Welcome to Grey Wool Knickers!

Filed under: Uncategorized — Tags: — admin @ 5:00 pm

This blog is still pretty bare, and I haven’t yet migrated a lot of content from my previous static site at the-alarm.com, but I’ll get there. I’ve spent entirely too long setting this thing up, so I’m going to take a break for a while and allow GWK to fill up with content over time, in due course. Please feel free to leave any comments or to contact me via the link on the sidebar with your input on the site, its functionality or its content.

An interesting piece of information: before I got in touch with my ISP to set up this blog on their servers (thanks Electric Embers!), I tried to set it up on the WordPress.com site. It turned out that I wasn’t able to connect to the site.
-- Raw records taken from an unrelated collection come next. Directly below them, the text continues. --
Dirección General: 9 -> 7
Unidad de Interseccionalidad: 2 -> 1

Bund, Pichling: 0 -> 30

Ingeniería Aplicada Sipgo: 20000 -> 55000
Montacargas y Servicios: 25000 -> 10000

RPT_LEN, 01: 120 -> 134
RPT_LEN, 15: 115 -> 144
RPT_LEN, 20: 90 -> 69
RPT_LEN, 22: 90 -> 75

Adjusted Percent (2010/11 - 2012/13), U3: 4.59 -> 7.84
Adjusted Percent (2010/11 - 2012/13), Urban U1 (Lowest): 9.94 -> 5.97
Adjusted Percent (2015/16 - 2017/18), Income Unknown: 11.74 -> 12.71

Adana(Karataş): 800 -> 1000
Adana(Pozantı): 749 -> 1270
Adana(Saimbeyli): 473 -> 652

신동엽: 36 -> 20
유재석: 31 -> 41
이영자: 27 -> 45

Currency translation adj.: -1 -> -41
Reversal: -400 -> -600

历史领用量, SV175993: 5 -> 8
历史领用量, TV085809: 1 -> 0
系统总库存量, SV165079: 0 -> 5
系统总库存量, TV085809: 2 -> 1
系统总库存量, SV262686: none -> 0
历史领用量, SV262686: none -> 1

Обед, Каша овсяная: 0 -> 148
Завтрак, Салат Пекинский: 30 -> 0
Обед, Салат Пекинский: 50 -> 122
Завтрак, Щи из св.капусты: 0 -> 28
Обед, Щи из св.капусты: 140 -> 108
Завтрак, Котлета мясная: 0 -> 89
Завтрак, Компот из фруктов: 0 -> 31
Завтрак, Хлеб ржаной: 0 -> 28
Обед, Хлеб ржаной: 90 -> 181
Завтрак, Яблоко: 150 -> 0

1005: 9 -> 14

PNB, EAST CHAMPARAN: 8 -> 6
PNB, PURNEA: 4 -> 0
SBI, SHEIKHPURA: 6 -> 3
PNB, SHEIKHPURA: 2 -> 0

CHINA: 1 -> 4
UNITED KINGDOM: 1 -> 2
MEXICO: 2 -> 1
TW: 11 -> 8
Somewhere along the line, between Cairo and the WordPress servers, the connection was being blocked. I was eventually able to connect through a proxy server. I might be so bold as to suggest that the Egyptian authorities had blocked traffic to the site (just the main site, not its various subdomains), which would not be out of character. They control all internet traffic in and out of the country. In any case, I just checked and it is no longer blocked. I’m not quite sure what would motivate the Egyptian authorities (or whoever else was responsible) to prevent people from setting up blogs (all of the blogs hosted on the subdomains of wordpress.com were accessible, oddly enough, so people could read and edit already created blogs) for just a couple days. Then again, much of what the Egyptian government does seems quite arbitrary.